Getty rf photo of cat and praying mantis Campi 227 posts

Well I know the Power of OC (Pepper Spray) this stuff is act right in a can and will do less damage to the inmate and staff then any physical use of force. If this young woman had it at her disposal and was proficient in it she could have saved her life. I wished admins would learn that if staff misuses the tool they are responsible. To deny the use of a very powerful and safe tool because they don’t want to spend the money on it or are afraid of staff misusing it can open themselves to just as large of a lawsuit from the family of a dead officer.
I hope that some good will come out of this loss but I have yet to see it. Never should a officer have to die before changes happen.

Remle riflepg irish assassin 286 posts

All officers should carry every defensive tool available to them. No questions should even matter about the age of the inmate population.

I pray that the family of this young lady may one day find peace, but the truth is that may never happen. Now ask yourself if that was your friend, co-worker, sister, girlfriend, wife or daughter would you want her to have those defensive tools available?

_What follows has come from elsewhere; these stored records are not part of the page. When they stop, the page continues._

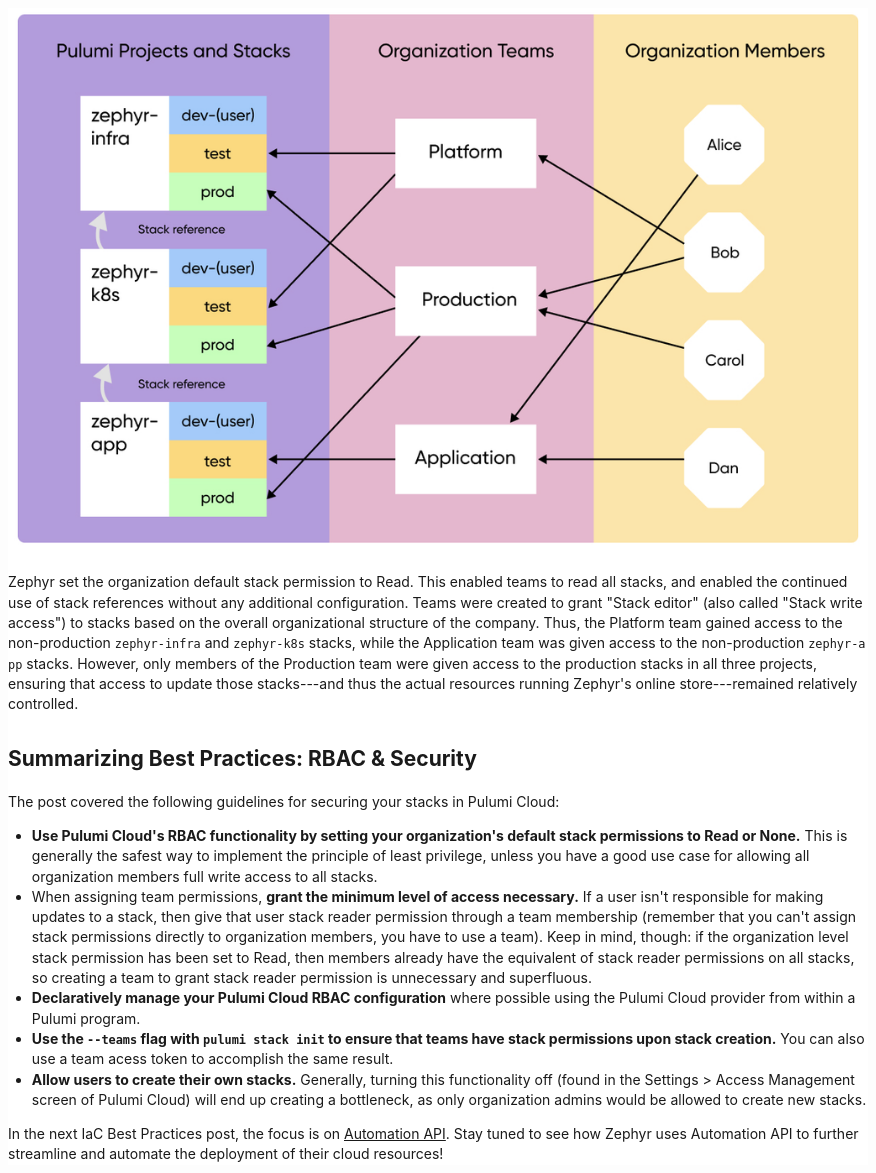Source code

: ![A diagram illustrating how Zephyr set up role-based access control to their Pulumi stacks](security-stacks-teams.jpg)

Zephyr set the organization default stack permission to Read. This enabled teams to read all stacks, and enabled the continued use of stack references without any additional configuration. Teams were created to grant "Stack editor" (also called "Stack write access") to stacks based on the overall organizational structure of the company. Thus, the Platform team gained access to the non-production `zephyr-infra` and `zephyr-k8s` stacks, while the Application team was given access to the non-production `zephyr-app` stacks. However, only members of the Production team were given access to the production stacks in all three projects, ensuring that access to update those stacks---and thus the actual resources running Zephyr's online store---remained relatively controlled.

## Summarizing Best Practices: RBAC & Security

The post covered the following guidelines for securing your stacks in Pulumi Cloud:

* **Use Pulumi Cloud's RBAC functionality by setting your organization's default stack permissions to Read or None.** This is generally the safest way to implement the principle of least privilege, unless you have a good use case for allowing all organization members full write access to all stacks.
* When assigning team permissions, **grant the minimum level of access necessary.** If a user isn't responsible for making updates to a stack, then give that user stack reader permission through a team membership (remember that you can't assign stack permissions directly to organization members, you have to use a team). Keep in mind, though: if the organization level stack permission has been set to Read, then members already have the equivalent of stack reader permissions on all stacks, so creating a team to grant stack reader permission is unnecessary and superfluous.
* **Declaratively manage your Pulumi Cloud RBAC configuration** where possible using the Pulumi Cloud provider from within a Pulumi program.
* **Use the `--teams` flag with `pulumi stack init` to ensure that teams have stack permissions upon stack creation.** You can also use a team acess token to accomplish the same result.
* **Allow users to create their own stacks.** Generally, turning this functionality off (found in the Settings &gt; Access Management screen of Pulumi Cloud) will end up creating a bottleneck, as only organization admins would be allowed to create new stacks.

In the next IaC Best Practices post, the focus is on [Automation API](/automation/). Stay tuned to see how Zephyr uses Automation API to further streamline and automate the deployment of their cloud resources!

Male user Squeeze 135 posts

A 24yr old female Corrections Officer was laid to rest today in Scottsbluff, Nebraska. Amanda Baker was allegedly killed by 2 juveniles in a Scottsbluff detention center last Friday during an escape attempt. We here at Douglas County pray for the family of Amanda Baker to find peace. Many representatives form local and out of state departments attended the funeral. We are so sorry for losing an officer so young. She was pronounced brain dead after the attack and murder, but the organs were donated to hopefully provide life for others. All our love and prayers. Squeeze Handcuffs,OC,Taser, Defensive tactics? These aren’t just kids anymore. Guess what my answer is!

Male user rugerk 2 posts

Should juvenile correction officers carry handcuffs, and oc while on duty ? In some states correction officers have no defense other than officer presence in some cases it is not many officers.